Work item: Of the lines in the data below, write out exactly those from the one holding "(IHC) image of" through the one holding "serous cystadenocarcinoma tissue", both included.

Given records:
● ● ● ● ● ● ●
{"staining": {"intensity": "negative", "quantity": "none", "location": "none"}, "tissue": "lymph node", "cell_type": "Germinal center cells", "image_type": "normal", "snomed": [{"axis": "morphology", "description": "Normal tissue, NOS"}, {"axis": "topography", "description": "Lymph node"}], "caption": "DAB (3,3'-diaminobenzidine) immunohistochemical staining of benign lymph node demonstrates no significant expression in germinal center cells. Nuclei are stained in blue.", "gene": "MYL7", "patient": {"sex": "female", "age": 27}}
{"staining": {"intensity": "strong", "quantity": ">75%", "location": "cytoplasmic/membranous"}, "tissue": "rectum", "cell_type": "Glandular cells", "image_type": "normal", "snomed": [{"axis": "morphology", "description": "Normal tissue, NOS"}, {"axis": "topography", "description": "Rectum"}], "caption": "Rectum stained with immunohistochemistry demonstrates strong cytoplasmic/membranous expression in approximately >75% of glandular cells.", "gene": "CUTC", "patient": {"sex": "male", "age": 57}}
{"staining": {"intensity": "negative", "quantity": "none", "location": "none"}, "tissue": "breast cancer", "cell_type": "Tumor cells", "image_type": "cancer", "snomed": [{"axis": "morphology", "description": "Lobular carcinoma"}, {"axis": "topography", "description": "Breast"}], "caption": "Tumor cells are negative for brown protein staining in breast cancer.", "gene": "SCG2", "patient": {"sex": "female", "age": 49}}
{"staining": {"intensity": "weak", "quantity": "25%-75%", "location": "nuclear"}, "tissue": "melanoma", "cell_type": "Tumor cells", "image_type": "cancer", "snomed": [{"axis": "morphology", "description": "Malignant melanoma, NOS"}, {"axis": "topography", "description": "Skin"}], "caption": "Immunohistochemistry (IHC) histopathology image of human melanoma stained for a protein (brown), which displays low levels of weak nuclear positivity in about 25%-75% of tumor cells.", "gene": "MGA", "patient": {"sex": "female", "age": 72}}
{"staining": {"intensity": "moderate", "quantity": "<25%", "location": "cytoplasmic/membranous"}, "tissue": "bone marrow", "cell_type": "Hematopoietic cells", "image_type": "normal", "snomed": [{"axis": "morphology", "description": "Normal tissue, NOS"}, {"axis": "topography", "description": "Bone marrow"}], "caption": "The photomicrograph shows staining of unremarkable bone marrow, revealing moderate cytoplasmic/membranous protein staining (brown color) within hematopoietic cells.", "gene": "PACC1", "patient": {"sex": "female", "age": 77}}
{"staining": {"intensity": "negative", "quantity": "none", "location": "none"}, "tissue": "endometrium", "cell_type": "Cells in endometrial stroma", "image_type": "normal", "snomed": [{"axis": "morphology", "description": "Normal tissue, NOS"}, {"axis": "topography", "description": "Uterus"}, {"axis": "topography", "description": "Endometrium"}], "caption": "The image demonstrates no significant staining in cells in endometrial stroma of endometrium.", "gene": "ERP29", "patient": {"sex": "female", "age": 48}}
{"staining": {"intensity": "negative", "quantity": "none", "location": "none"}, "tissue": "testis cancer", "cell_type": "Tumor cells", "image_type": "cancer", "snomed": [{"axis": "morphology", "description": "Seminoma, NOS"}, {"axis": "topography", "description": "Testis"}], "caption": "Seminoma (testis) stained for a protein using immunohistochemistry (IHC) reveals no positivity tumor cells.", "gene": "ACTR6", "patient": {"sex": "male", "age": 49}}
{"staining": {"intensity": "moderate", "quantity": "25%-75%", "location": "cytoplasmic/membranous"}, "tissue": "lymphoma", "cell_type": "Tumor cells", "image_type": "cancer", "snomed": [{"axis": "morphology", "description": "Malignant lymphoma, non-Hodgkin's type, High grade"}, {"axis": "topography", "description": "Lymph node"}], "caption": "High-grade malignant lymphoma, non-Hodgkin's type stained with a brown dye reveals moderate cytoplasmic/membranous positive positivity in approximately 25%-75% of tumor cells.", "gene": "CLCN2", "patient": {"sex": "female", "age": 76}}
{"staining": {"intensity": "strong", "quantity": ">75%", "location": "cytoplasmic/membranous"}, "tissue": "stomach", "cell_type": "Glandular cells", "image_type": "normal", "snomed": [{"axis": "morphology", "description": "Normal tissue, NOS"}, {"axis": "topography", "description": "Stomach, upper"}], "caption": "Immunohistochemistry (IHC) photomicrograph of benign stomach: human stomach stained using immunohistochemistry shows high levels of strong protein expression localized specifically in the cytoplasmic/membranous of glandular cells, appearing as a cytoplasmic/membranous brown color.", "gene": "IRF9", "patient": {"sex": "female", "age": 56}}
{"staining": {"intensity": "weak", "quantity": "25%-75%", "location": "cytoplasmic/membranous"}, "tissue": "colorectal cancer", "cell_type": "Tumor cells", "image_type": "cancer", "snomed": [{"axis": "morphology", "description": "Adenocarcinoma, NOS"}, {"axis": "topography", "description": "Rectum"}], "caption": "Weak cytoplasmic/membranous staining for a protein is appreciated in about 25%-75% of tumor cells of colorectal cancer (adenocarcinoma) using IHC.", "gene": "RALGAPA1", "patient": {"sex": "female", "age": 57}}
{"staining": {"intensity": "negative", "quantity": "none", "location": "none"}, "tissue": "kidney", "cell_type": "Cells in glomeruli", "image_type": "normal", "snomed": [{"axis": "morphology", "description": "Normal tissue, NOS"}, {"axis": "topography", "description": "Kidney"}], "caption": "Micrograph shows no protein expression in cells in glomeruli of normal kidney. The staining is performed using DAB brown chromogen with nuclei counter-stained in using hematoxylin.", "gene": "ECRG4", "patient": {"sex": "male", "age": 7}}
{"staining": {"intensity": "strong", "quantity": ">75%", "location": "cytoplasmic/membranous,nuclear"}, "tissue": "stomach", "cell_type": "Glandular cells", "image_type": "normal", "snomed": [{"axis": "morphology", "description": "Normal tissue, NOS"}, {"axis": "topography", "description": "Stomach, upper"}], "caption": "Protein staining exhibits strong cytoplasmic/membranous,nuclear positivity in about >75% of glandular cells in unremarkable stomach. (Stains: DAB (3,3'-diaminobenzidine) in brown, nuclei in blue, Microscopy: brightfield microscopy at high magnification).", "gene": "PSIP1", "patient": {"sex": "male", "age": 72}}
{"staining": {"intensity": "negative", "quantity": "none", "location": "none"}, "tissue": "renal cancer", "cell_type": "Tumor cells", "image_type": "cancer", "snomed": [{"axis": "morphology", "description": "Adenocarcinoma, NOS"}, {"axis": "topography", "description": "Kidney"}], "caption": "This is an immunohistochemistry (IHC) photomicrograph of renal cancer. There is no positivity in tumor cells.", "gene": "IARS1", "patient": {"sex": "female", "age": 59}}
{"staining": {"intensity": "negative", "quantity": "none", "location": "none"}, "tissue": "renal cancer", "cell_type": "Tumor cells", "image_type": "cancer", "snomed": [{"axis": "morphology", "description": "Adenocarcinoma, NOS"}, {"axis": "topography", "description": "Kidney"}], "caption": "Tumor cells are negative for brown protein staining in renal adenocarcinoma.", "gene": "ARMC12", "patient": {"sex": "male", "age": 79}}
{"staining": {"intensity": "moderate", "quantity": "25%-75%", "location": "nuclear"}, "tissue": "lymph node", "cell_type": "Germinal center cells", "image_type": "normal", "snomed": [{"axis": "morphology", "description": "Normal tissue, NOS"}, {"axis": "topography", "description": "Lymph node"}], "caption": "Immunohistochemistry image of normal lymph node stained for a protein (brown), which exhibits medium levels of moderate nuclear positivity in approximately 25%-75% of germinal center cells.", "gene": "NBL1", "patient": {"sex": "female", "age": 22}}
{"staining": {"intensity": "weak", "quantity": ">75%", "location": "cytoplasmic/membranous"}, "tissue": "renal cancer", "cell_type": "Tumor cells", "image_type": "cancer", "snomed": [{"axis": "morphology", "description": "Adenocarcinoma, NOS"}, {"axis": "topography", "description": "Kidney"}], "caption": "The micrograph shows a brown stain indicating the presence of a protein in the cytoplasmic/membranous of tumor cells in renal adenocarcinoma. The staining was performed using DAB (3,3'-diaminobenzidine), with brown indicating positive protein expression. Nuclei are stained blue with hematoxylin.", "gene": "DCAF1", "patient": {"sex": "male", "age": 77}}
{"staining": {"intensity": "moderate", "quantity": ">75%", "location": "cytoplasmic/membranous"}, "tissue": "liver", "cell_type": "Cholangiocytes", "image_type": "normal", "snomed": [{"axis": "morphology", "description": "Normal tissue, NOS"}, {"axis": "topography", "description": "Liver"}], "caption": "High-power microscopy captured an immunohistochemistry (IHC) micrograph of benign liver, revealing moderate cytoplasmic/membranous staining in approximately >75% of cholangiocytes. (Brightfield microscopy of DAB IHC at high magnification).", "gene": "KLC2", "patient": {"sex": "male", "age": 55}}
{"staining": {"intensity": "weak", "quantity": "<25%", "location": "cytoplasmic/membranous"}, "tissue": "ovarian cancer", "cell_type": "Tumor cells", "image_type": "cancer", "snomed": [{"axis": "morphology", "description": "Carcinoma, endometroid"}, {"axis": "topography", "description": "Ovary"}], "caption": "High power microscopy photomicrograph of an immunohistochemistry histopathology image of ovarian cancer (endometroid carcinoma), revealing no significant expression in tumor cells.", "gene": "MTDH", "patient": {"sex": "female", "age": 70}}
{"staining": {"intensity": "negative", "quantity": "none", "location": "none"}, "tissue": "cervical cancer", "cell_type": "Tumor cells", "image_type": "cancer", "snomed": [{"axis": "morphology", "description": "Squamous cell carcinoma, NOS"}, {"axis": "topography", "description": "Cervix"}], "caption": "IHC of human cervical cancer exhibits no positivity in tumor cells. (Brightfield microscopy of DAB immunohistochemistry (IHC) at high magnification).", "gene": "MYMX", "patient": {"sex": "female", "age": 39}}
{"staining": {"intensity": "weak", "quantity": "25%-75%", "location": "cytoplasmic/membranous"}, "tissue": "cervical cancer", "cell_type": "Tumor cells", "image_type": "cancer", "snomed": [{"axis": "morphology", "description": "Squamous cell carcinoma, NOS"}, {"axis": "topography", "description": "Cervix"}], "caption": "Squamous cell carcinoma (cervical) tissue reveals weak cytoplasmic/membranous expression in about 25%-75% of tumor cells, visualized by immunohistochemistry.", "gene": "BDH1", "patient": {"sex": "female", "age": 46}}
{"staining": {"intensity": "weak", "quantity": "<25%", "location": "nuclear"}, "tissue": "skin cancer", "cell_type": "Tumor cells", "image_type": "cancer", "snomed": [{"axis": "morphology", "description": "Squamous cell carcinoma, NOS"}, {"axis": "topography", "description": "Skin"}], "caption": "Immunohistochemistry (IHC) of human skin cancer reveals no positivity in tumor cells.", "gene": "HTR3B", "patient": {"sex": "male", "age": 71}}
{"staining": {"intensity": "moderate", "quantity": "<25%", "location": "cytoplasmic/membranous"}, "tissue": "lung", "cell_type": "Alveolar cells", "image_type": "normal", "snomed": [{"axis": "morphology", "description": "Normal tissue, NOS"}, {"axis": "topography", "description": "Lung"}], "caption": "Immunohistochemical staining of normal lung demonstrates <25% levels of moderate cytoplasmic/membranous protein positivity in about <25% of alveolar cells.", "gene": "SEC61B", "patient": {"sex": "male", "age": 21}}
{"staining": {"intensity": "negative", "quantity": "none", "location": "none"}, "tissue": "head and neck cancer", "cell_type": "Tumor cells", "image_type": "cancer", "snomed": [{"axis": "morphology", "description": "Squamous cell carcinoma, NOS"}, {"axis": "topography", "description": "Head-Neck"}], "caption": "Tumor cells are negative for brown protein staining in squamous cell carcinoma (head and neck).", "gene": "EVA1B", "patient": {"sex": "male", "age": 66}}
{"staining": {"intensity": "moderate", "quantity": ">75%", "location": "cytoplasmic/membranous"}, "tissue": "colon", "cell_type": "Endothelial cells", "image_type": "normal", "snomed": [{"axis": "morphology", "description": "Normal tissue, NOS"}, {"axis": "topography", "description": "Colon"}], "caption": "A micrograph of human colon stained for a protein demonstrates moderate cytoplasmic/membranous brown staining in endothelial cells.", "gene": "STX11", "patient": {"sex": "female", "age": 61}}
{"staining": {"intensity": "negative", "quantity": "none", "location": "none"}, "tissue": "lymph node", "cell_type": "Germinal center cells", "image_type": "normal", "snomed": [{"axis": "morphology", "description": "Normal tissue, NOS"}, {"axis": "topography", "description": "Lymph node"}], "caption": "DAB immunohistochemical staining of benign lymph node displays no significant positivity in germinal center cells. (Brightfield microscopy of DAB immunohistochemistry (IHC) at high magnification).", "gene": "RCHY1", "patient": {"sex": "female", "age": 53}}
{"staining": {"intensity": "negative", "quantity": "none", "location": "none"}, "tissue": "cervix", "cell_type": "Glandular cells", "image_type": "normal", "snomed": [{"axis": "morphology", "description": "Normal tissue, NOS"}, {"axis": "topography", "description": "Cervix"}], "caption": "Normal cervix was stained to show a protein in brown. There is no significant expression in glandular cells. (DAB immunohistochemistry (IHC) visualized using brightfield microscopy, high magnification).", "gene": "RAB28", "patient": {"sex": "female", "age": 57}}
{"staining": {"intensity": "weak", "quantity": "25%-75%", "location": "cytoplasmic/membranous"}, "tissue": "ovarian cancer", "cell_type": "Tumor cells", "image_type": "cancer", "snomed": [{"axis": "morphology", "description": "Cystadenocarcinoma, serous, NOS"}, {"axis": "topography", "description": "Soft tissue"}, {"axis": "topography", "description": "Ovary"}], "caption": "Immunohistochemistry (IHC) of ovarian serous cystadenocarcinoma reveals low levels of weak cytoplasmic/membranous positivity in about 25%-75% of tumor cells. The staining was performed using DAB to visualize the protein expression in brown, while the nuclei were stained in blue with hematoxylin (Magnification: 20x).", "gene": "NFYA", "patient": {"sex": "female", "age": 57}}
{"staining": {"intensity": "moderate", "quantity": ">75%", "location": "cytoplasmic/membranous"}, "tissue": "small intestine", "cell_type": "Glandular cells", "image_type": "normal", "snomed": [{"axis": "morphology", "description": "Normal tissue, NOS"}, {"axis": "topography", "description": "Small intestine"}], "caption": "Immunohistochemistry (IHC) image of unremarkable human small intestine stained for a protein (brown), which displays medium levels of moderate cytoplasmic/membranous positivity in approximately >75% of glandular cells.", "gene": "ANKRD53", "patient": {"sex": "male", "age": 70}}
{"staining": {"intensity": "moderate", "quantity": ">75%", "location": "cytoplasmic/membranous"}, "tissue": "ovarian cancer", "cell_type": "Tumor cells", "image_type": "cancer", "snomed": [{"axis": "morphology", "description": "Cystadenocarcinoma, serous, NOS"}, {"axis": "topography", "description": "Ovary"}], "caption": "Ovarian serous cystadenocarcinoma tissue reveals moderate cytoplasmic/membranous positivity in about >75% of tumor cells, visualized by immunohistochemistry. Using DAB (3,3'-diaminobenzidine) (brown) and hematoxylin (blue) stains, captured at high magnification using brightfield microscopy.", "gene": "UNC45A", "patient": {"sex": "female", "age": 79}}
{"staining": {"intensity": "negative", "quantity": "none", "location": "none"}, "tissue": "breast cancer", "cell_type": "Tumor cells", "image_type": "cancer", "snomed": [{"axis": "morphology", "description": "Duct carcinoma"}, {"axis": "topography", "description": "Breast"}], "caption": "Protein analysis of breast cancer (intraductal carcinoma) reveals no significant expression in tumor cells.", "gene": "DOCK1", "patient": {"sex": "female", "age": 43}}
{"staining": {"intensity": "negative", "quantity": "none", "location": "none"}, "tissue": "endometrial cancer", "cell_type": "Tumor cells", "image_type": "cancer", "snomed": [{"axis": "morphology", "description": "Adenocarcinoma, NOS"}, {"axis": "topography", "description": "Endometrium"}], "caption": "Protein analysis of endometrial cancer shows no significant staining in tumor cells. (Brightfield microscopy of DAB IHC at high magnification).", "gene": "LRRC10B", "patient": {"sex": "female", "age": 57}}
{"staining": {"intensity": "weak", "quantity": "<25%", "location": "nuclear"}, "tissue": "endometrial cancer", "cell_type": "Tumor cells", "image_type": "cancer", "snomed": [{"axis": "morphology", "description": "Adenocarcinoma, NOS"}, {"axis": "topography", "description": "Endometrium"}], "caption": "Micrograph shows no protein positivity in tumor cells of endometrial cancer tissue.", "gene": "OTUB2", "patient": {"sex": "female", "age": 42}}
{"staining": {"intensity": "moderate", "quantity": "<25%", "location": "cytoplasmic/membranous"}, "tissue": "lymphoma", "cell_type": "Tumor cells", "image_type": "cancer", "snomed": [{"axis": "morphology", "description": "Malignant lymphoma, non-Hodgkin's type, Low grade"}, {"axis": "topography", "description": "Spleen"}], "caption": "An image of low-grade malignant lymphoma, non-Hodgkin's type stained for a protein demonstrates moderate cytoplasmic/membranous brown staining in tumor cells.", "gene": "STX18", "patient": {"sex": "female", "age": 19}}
● ● ● ● ● ● ●
Exercise result:
{"staining": {"intensity": "moderate", "quantity": ">75%", "location": "cytoplasmic/membranous"}, "tissue": "small intestine", "cell_type": "Glandular cells", "image_type": "normal", "snomed": [{"axis": "morphology", "description": "Normal tissue, NOS"}, {"axis": "topography", "description": "Small intestine"}], "caption": "Immunohistochemistry (IHC) image of unremarkable human small intestine stained for a protein (brown), which displays medium levels of moderate cytoplasmic/membranous positivity in approximately >75% of glandular cells.", "gene": "ANKRD53", "patient": {"sex": "male", "age": 70}}
{"staining": {"intensity": "moderate", "quantity": ">75%", "location": "cytoplasmic/membranous"}, "tissue": "ovarian cancer", "cell_type": "Tumor cells", "image_type": "cancer", "snomed": [{"axis": "morphology", "description": "Cystadenocarcinoma, serous, NOS"}, {"axis": "topography", "description": "Ovary"}], "caption": "Ovarian serous cystadenocarcinoma tissue reveals moderate cytoplasmic/membranous positivity in about >75% of tumor cells, visualized by immunohistochemistry. Using DAB (3,3'-diaminobenzidine) (brown) and hematoxylin (blue) stains, captured at high magnification using brightfield microscopy.", "gene": "UNC45A", "patient": {"sex": "female", "age": 79}}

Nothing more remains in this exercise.